Un suave pelo caído acaricia la cara de aquella persona que triste simula los sueños de los atardeceres desvanecidos. En frente de ella hay una multitud sonriente que, acunando los pensamientos más mundanos, ríe en extasis mientras el torero clava aquel metal filoso dentro de su presa. ¡Olé! Otra criatura desvanecida. Ella se encuentra dentro de la multitud. No aplaude, no sonríe, se aturde con pensamientos de escape. Y es extraño cómo uno experimenta la soledad más extrema cuando se encuentra rodeado de gente. Es como si no estuvieran allí, fantasmas sin ideales, espectros que alardean en el suave murmullo de la brisa; la masa que tiene que presentar un rostro pudiente ante la sociedad para quedar bien ante la hipocresía de los que reinan. He aquí la democracia. Grandes sonrisas metálicas hacen conjunto con las miradas plásticas que se acongojan en la muerte vana del entretenimiento, ven la esencia de una criatura pasar al otro mundo y tan solo es un juego. El toro, pequeño, joven y lleno de vigor, no tiene la culpa; su rostro, casi infantil, trae consigo sueños de vida... si tan sólo hubiera crecido lejos de la humanidad. Son recuerdos de un pasado común, barbárico y déspota.
Éstas son las fiestas que se llevan acabo dentro de un periodo determinado. La cerveza es gratis, barra libre, decadencia.

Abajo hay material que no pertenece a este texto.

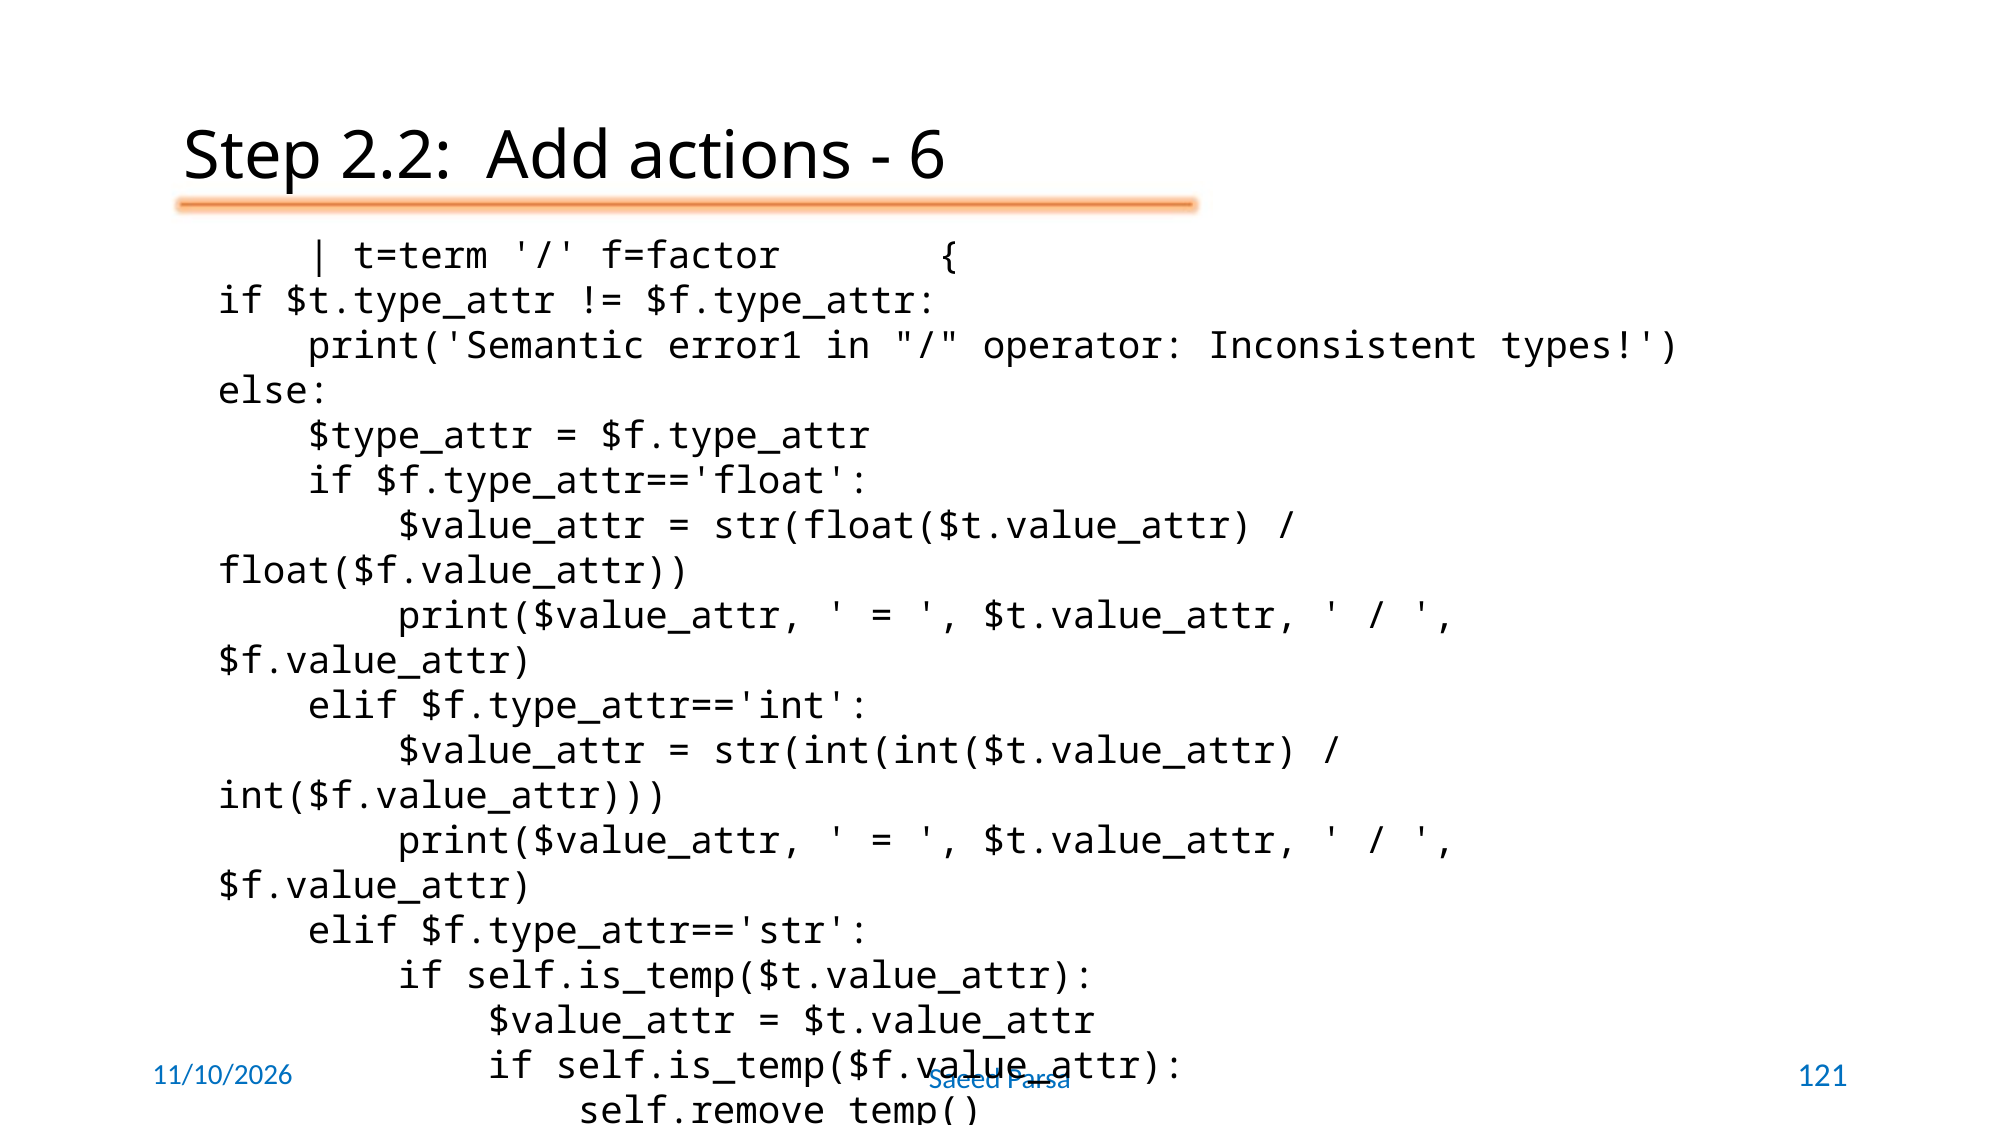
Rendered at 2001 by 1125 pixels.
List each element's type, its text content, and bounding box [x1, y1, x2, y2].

text_box Step 2.2: Add actions - 6 [168, 114, 1585, 202]
slide_number 121 [1766, 1042, 1863, 1103]
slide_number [137, 1042, 203, 1103]
picture [152, 181, 1213, 238]
text_box | t=term '/' f=factor { if $t.type_attr != $f.type_attr: print('Semantic error1 in "/" operator: Inconsistent types!') else: $type_attr = $f.type_attr if $f.type_attr=='float': $value_attr = str(float($t.value_attr) / float($f.value_attr)) print($value_attr, ' = ', $t.value_attr, ' / ', $f.value_attr) elif $f.type_attr=='int': $value_attr = str(int(int($t.value_attr) / int($f.value_attr))) print($value_attr, ' = ', $t.value_attr, ' / ', $f.value_attr) elif $f.type_attr=='str': if self.is_temp($t.value_attr): $value_attr = $t.value_attr if self.is_temp($f.value_attr): self.remove_temp() elif self.is_temp($f.value_attr): [203, 223, 1766, 1125]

Y si tan sólo fuera sola aquella triste alma que emana soledad, talvez empezaría a aplaudir también después de cierto lapso de tiempo, cuando el alcohol se mezclara tanto en su ser que la alegría contagiosa de la multitud se disipara en su persona sin saber por qué. El torero, al final de una demostración breve y concisa, se para en medio de su escenario como un semi-dios que ha logrado traer la dicha de su pueblo, se para allí como un estrella pop complaciendo a un público de muchachitas pubertas, hay mucho orgullo. Todo es espectáculo y la muerte los roza. Lo peor es el rugido carnívoro de la gente que a gritos pide más sangre, más, más, siempre más. Deseos insatisfechos de vidas demasiado monótonas, vidas que se atan a lo cotidiano, a las reglas, a las limitaciones inválidas impuestas por alguien que se siente superior.
Como perdida, aquella chica se trata de alejar, siente las gotas de lluvia acariciar su piel, el viento casi otoñal de verano sobre su cara, una desolación desorientada. Es como una vieja hacienda, tan grande el lugar que uno logra proyectarse a través del tiempo. Entre toda esa belleza, está el olor impúdico de los pecados humanos, como si fuera la misma boca del infierno disfrazado en colores pastel. Más aun, nadie se da cuenta y ahí está la ironía. Ella quiere llorar, de repente recuerda que está vacía, que su rostro inocente es mucho más viejo de lo que realmente parece. Quiere llorar, piensa en cómo tan pronto surgen las ideas, los sentimientos, se esfuman sin dejar huella en la tierra húmeda. El viento le desacomoda el pelo, “¡Trinidad!” le dice una voz conocida. Trinidad voltea, la noche está violentada, es un nuevo torero con otro preso, la gente aclama y la inocencia se acaba; mecánicamente, ella sigue el ritmo que se le presenta, sus pequeñas manos se juntan y alejan, todo en signo de admiración, sin realmente entender un carajo. Sonríe al mismo tiempo que las primeras lágrimas se derraman; ya no habrá inocencia.